Blueback and Literary Devices – constructing analytical sentences

Year 11 are studying Tim Winton’s Blueback as their text for the Reading to Write module. If you type ‘blueback’ into the search bar of this blog, you’ll notice this novel is a favourite of mine, and each class who are introduced to the story of Abel and Dora Jackson find it enjoyable for different reasons.

Students were issued with Blueback at the start of the year to read at home, and were able to use sticky notes to mark interesting passages as I read the complete book aloud to the class. We then chose relevant textual evidence and filled in an ALARM table. Now we are working on an essay:

How has your reading of Winton’s Blueback shaped your understanding of his writing style? Refer to the concepts of love and landscape to explore specific thematic connections.

I also shared these quotes, and students had to decide which literary device, or language feature, had been used. How might these support your essay argument?

  1. ” … coral glowed from the deepest slopes where his mother was already gliding like a bird.”

2. “… felt the pressure prick his ears.”

3. “Their water went greeny-black and stank to high heaven.”

We discussed a few more quotes, but an important element of this lesson was to model and collaboratively create sentences for use in a body paragraph. I also mentioned that my ‘golden rule’ of selecting textual evidence is to limit your quote to six words or less – short enough to memorise for an exam (if needed), and short enough to incorporate into your own sentence in your own words. Lengthy quotes have a tendency to reduce a student’s capacity to fully explain their relevance.

We also talked about where each quote was situated within the narrative, and suggested that evidence from different parts of a story demonstrates your ability to discuss the text as a whole and include metalanguage such as ‘climax’.

So, on the board, I would begin a sentence and ask for suggestions on words to complete the idea. We decided that the most important portion of #1 was the simile ‘gliding like a bird’ and wrote this:

  1. Dora was ‘gliding like a bird’ and this simile represents her effortless connection with the environment.

Great. But maybe when editing your draft, you’ll need to think of synonyms such as ‘ocean’ of ‘Longboat Bay’ to replace environment as this word might work well in your thesis or topic sentence.

Next, we noted that #2 was already a short quote and so wrote:

2. Alliteration, as used in ‘felt the pressure prick his ears’ illustrates Abel’s first interaction with his surroundings.

I stepped back, and we decided that some words weren’t necessary, and inserted alternative words to finish with this draft:

2. Alliteration in ‘felt the pressure prick his ears’ illustrates Abel’s first diving experience.

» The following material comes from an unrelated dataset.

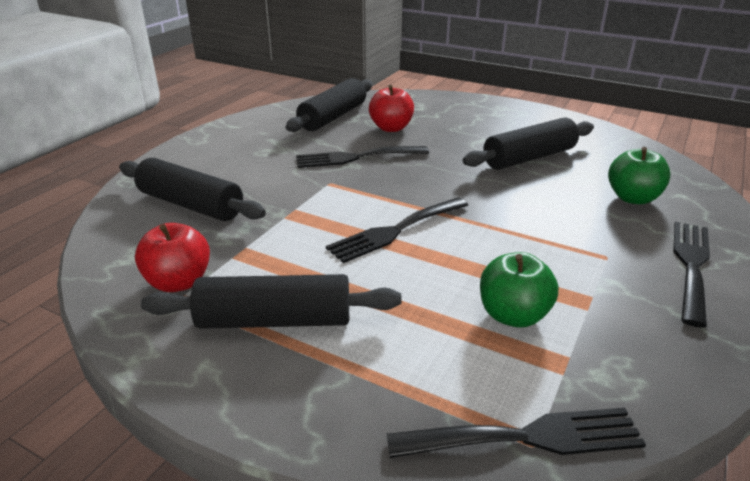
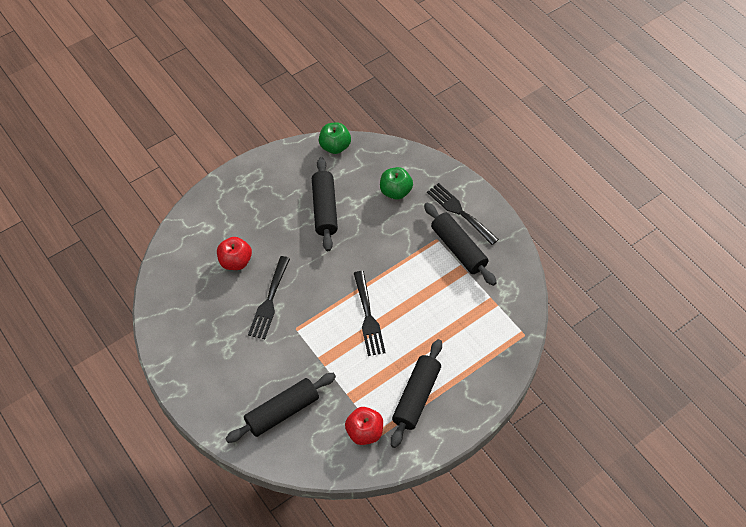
camera: 65 degrees left, 25 degrees up
(333, 117) = (192, 289): black rolling pin -> black rolling pin (458, 249)
(513, 315) = (458, 302): green apple -> green apple (335, 146)
(526, 437) = (520, 335): black fork -> none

I reminded the class of my writing mantra:

clarity, economy, sophistication

Removing words to sharpen your sentence helps, as does the structure of your sentence. Notice how #2 begins with the language feature, yet #1 mentions ‘simile’ after the example? Varying you sentence openings can move your writing towards a more sophisticated response.

Finally, we considered #3 and came up with:

3. Abel, as a young protagonist, refers to the duck’s water as ‘greeny-black’. Winton’s use of this neologism reminds us of the important concept of caring for our environment.

which later became:

3. Abel, as a young protagonist, refers to the duck’s water as ‘greeny-black’. Winton’s use of this neologism reminds us to care for our environment.

This idea was too big for a single sentence, but it allowed us to include more metalanguage – protagonist. Students sometimes struggle with my expectation that they include between three to five pieces of evidence in each paragraph. the trick, I tell them, is to also include metalanguage which demonstrates your understanding of how meaning is made in a text ( and that you actually know what you’re writing about). IN this instance, you could also use ‘character’, but that might be needed somewhere else in your response.

another benefit of the final sentence for #3 is that Winton is actually given credit for his writing. Often, students forget to acknowledge the author, and it seems as if the character is making decisions on their language and dialogue use.